Pierce, Rucker, Mock, Tabor & Duncan and James W. Shepherd, Jr., Oklahoma City, for plaintiff in error.

C.S. McCuistion and John W. Tyree, Lawton, for defendant in error.

DAVISON, J.

¶1 This is an action wherein William Ray Lamar, plaintiff, seeks to recover from William L. Laughlin, defendant, damages for personal injuries received in an automobile and truck collision. Judgment for $2,000 was rendered for plaintiff upon a jury verdict, and the defendant has appealed. The parties will be referred to as they appeared in the trial court.

¶2 The sole proposition determinative of the case goes to the admissibility of certain evidence. Shortly after noon on the 21st day of May, 1948, plaintiff was driving a 1935 Ford car in a westerly direction on U.S. Highway No. 277 between Fletcher and Elgin, Oklahoma. Defendant, driving a 1948 Ford dump truck in the same direction on the same highway, overtook and started to pass plaintiff's car at a point where another road entered said highway from the south or left side. Plaintiff intended to turn left into the side road and the testimony is in sharp conflict as to whether or not he had started to turn when defendant attempted to pass. The two vehicles collided and this action was subsequently instituted by plaintiff to recover for personal injuries he allegedly received.

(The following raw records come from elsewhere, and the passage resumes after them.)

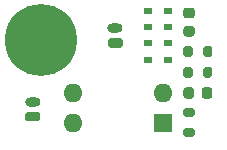
<source format=gbr>
%TF.GenerationSoftware,KiCad,Pcbnew,5.1.12-84ad8e8a86~92~ubuntu20.04.1*%
%TF.CreationDate,2021-11-26T18:46:47+01:00*%
%TF.ProjectId,doorbell-adapter,646f6f72-6265-46c6-9c2d-616461707465,rev?*%
%TF.SameCoordinates,Original*%
%TF.FileFunction,Soldermask,Top*%
%TF.FilePolarity,Negative*%
%FSLAX46Y46*%
G04 Gerber Fmt 4.6, Leading zero omitted, Abs format (unit mm)*
G04 Created by KiCad (PCBNEW 5.1.12-84ad8e8a86~92~ubuntu20.04.1) date 2021-11-26 18:46:47*
%MOMM*%
%LPD*%
G01*
G04 APERTURE LIST*
%ADD10R,0.700000X0.600000*%
%ADD11C,6.100000*%
%ADD12O,1.600000X1.600000*%
%ADD13R,1.600000X1.600000*%
%ADD14O,1.300000X0.800000*%
G04 APERTURE END LIST*
D10*
%TO.C,D4*%
X127750000Y-79450000D03*
X127750000Y-78050000D03*
%TD*%
D11*
%TO.C,H1*%
X117000000Y-80500000D03*
%TD*%
D12*
%TO.C,U1*%
X119630000Y-87500000D03*
X127250000Y-84960000D03*
X119630000Y-84960000D03*
D13*
X127250000Y-87500000D03*
%TD*%
%TO.C,R3*%
G36*
G01*
X130675000Y-83525000D02*
X130675000Y-82975000D01*
G75*
G02*
X130875000Y-82775000I200000J0D01*
G01*
X131275000Y-82775000D01*
G75*
G02*
X131475000Y-82975000I0J-200000D01*
G01*
X131475000Y-83525000D01*
G75*
G02*
X131275000Y-83725000I-200000J0D01*
G01*
X130875000Y-83725000D01*
G75*
G02*
X130675000Y-83525000I0J200000D01*
G01*
G37*
G36*
G01*
X129025000Y-83525000D02*
X129025000Y-82975000D01*
G75*
G02*
X129225000Y-82775000I200000J0D01*
G01*
X129625000Y-82775000D01*
G75*
G02*
X129825000Y-82975000I0J-200000D01*
G01*
X129825000Y-83525000D01*
G75*
G02*
X129625000Y-83725000I-200000J0D01*
G01*
X129225000Y-83725000D01*
G75*
G02*
X129025000Y-83525000I0J200000D01*
G01*
G37*
%TD*%
%TO.C,R2*%
G36*
G01*
X129225000Y-87925000D02*
X129775000Y-87925000D01*
G75*
G02*
X129975000Y-88125000I0J-200000D01*
G01*
X129975000Y-88525000D01*
G75*
G02*
X129775000Y-88725000I-200000J0D01*
G01*
X129225000Y-88725000D01*
G75*
G02*
X129025000Y-88525000I0J200000D01*
G01*
X129025000Y-88125000D01*
G75*
G02*
X129225000Y-87925000I200000J0D01*
G01*
G37*
G36*
G01*
X129225000Y-86275000D02*
X129775000Y-86275000D01*
G75*
G02*
X129975000Y-86475000I0J-200000D01*
G01*
X129975000Y-86875000D01*
G75*
G02*
X129775000Y-87075000I-200000J0D01*
G01*
X129225000Y-87075000D01*
G75*
G02*
X129025000Y-86875000I0J200000D01*
G01*
X129025000Y-86475000D01*
G75*
G02*
X129225000Y-86275000I200000J0D01*
G01*
G37*
%TD*%
%TO.C,R1*%
G36*
G01*
X129825000Y-81225000D02*
X129825000Y-81775000D01*
G75*
G02*
X129625000Y-81975000I-200000J0D01*
G01*
X129225000Y-81975000D01*
G75*
G02*
X129025000Y-81775000I0J200000D01*
G01*
X129025000Y-81225000D01*
G75*
G02*
X129225000Y-81025000I200000J0D01*
G01*
X129625000Y-81025000D01*
G75*
G02*
X129825000Y-81225000I0J-200000D01*
G01*
G37*
G36*
G01*
X131475000Y-81225000D02*
X131475000Y-81775000D01*
G75*
G02*
X131275000Y-81975000I-200000J0D01*
G01*
X130875000Y-81975000D01*
G75*
G02*
X130675000Y-81775000I0J200000D01*
G01*
X130675000Y-81225000D01*
G75*
G02*
X130875000Y-81025000I200000J0D01*
G01*
X131275000Y-81025000D01*
G75*
G02*
X131475000Y-81225000I0J-200000D01*
G01*
G37*
%TD*%
D14*
%TO.C,J_ESP1*%
X116250000Y-85750000D03*
G36*
G01*
X116700000Y-87400000D02*
X115800000Y-87400000D01*
G75*
G02*
X115600000Y-87200000I0J200000D01*
G01*
X115600000Y-86800000D01*
G75*
G02*
X115800000Y-86600000I200000J0D01*
G01*
X116700000Y-86600000D01*
G75*
G02*
X116900000Y-86800000I0J-200000D01*
G01*
X116900000Y-87200000D01*
G75*
G02*
X116700000Y-87400000I-200000J0D01*
G01*
G37*
%TD*%
%TO.C,J_Bell1*%
X123250000Y-79500000D03*
G36*
G01*
X123700000Y-81150000D02*
X122800000Y-81150000D01*
G75*
G02*
X122600000Y-80950000I0J200000D01*
G01*
X122600000Y-80550000D01*
G75*
G02*
X122800000Y-80350000I200000J0D01*
G01*
X123700000Y-80350000D01*
G75*
G02*
X123900000Y-80550000I0J-200000D01*
G01*
X123900000Y-80950000D01*
G75*
G02*
X123700000Y-81150000I-200000J0D01*
G01*
G37*
%TD*%
D10*
%TO.C,D3*%
X126000000Y-79450000D03*
X126000000Y-78050000D03*
%TD*%
%TO.C,D2*%
X127750000Y-82200000D03*
X127750000Y-80800000D03*
%TD*%
%TO.C,D1*%
X126000000Y-82200000D03*
X126000000Y-80800000D03*
%TD*%
%TO.C,C2*%
G36*
G01*
X130575000Y-85250000D02*
X130575000Y-84750000D01*
G75*
G02*
X130800000Y-84525000I225000J0D01*
G01*
X131250000Y-84525000D01*
G75*
G02*
X131475000Y-84750000I0J-225000D01*
G01*
X131475000Y-85250000D01*
G75*
G02*
X131250000Y-85475000I-225000J0D01*
G01*
X130800000Y-85475000D01*
G75*
G02*
X130575000Y-85250000I0J225000D01*
G01*
G37*
G36*
G01*
X129025000Y-85250000D02*
X129025000Y-84750000D01*
G75*
G02*
X129250000Y-84525000I225000J0D01*
G01*
X129700000Y-84525000D01*
G75*
G02*
X129925000Y-84750000I0J-225000D01*
G01*
X129925000Y-85250000D01*
G75*
G02*
X129700000Y-85475000I-225000J0D01*
G01*
X129250000Y-85475000D01*
G75*
G02*
X129025000Y-85250000I0J225000D01*
G01*
G37*
%TD*%
%TO.C,C1*%
G36*
G01*
X129750000Y-78675000D02*
X129250000Y-78675000D01*
G75*
G02*
X129025000Y-78450000I0J225000D01*
G01*
X129025000Y-78000000D01*
G75*
G02*
X129250000Y-77775000I225000J0D01*
G01*
X129750000Y-77775000D01*
G75*
G02*
X129975000Y-78000000I0J-225000D01*
G01*
X129975000Y-78450000D01*
G75*
G02*
X129750000Y-78675000I-225000J0D01*
G01*
G37*
G36*
G01*
X129750000Y-80225000D02*
X129250000Y-80225000D01*
G75*
G02*
X129025000Y-80000000I0J225000D01*
G01*
X129025000Y-79550000D01*
G75*
G02*
X129250000Y-79325000I225000J0D01*
G01*
X129750000Y-79325000D01*
G75*
G02*
X129975000Y-79550000I0J-225000D01*
G01*
X129975000Y-80000000D01*
G75*
G02*
X129750000Y-80225000I-225000J0D01*
G01*
G37*
%TD*%
M02*

</source>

¶3 At the trial, over the objection of the defendant, plaintiff was permitted to introduce in evidence a justice of the peace criminal docket showing the filing of a criminal complaint against the defendant for reckless driving by reason of this collision and the receipt of $19 as payment of fine and costs. Predicated upon the admission of this record, extensive testimony of the justice of the peace about the entries made in the docket and related incidents, as well as that of defendant on cross-examination, was permitted to be introduced. There was no competent proof that defendant entered a plea of guilty to the reckless driving charge.

¶4 The general rule applicable to such evidence was stated by this court in the case of Goodwin v. Continental Casualty Co., 175 Okla. 469, 53 P.2d 241, as follows:

"As a general rule, a judgment of conviction or acquittal of a party charged with crime cannot be given in evidence in a civil action to prove or negative facts upon which it was rendered. This rule is supported by great weight of authority based upon various reasons, such as dissimilarity of the object of the actions, issues, procedure, and parties to the actions."

¶5 The only exception to the general rule is where the defendant has pleaded guilty to the criminal charge. The reason for such exception was expressed in the case of Burbank v. McIntyre, 135 Cal. App. 482, 27 P.2d 400, in the following words:

"It is a general rule that a judgment in a criminal prosecution may not be received in a civil action to establish the truth of the facts in which it was rendered, but an exception thereto is recognized where the defendant has entered a plea of guilty, such record then being admitted, not as a judgment establishing the fact, but as an admission against interest."

¶6 In the case of Piechota v. Rapp, 148 Neb. 442, 27 N.W.2d 682, it was held that where defendant has pleaded guilty, only the plea of guilty is admissible. Other matters of record in the criminal case are not.

¶7 Although, in this jurisdiction, there is no recognized plea of nolo contendere, the facts in the instant case make it very similar to that type of a situation. The general rule, where that plea is available and has been entered, is that neither the plea nor any other part of the criminal case is admissible in evidence in a subsequent civil suit involving the same occurrence. The reason for the rule is that there is no admission against interest by the defendant. See Federal Deposit Ins. Corp. v. Cloonan, 165 Kan. 68, 193 P.2d 656. This is the same conclusion reached by all federal courts where the question has arisen.

¶8 In the case at bar no plea of guilty by the defendant in the criminal action was shown, and therefore any evidence relative to the criminal charge was inadmissible and highly prejudicial.

¶9 The judgment is reversed and the cause remanded for a new trial.

¶10 HALLEY, V.C.J., and GIBSON, JOHNSON, and BINGAMAN, JJ., concur. CORN, J., concurs in result.